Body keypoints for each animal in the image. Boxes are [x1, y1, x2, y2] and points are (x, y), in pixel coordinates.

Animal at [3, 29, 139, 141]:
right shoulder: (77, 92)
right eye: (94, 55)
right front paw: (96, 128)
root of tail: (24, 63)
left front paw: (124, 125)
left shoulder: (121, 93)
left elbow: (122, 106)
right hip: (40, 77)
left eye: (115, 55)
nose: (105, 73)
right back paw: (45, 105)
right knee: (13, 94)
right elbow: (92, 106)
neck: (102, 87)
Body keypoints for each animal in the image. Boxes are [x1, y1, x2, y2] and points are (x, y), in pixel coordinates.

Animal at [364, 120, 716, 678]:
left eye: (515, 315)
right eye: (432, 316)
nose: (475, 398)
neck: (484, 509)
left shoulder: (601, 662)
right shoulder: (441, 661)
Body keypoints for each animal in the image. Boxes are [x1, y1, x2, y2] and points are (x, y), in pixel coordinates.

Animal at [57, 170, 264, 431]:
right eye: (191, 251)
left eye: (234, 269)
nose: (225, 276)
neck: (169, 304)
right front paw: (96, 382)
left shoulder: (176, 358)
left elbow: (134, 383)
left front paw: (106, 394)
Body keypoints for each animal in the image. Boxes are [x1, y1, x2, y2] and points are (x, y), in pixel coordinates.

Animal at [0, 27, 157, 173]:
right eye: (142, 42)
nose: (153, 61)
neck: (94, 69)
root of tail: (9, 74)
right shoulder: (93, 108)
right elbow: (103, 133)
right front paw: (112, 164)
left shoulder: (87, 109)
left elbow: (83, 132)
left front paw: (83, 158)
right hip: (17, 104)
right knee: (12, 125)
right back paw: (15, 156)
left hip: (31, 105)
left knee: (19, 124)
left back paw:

## [DIRECTIONS]
Reproduce, please, the lines of the material from its first line down to the line containing "left shoulder: (121, 93)", keeping both ends and nothing beyond them.

## [TASK SOLUTION]
Body keypoints for each animal in the image. Boxes are [x1, y1, x2, y2] and points are (x, y), in pixel coordinates.

Animal at [3, 29, 139, 141]:
right shoulder: (77, 92)
right eye: (94, 55)
right front paw: (96, 128)
root of tail: (24, 63)
left front paw: (124, 125)
left shoulder: (121, 93)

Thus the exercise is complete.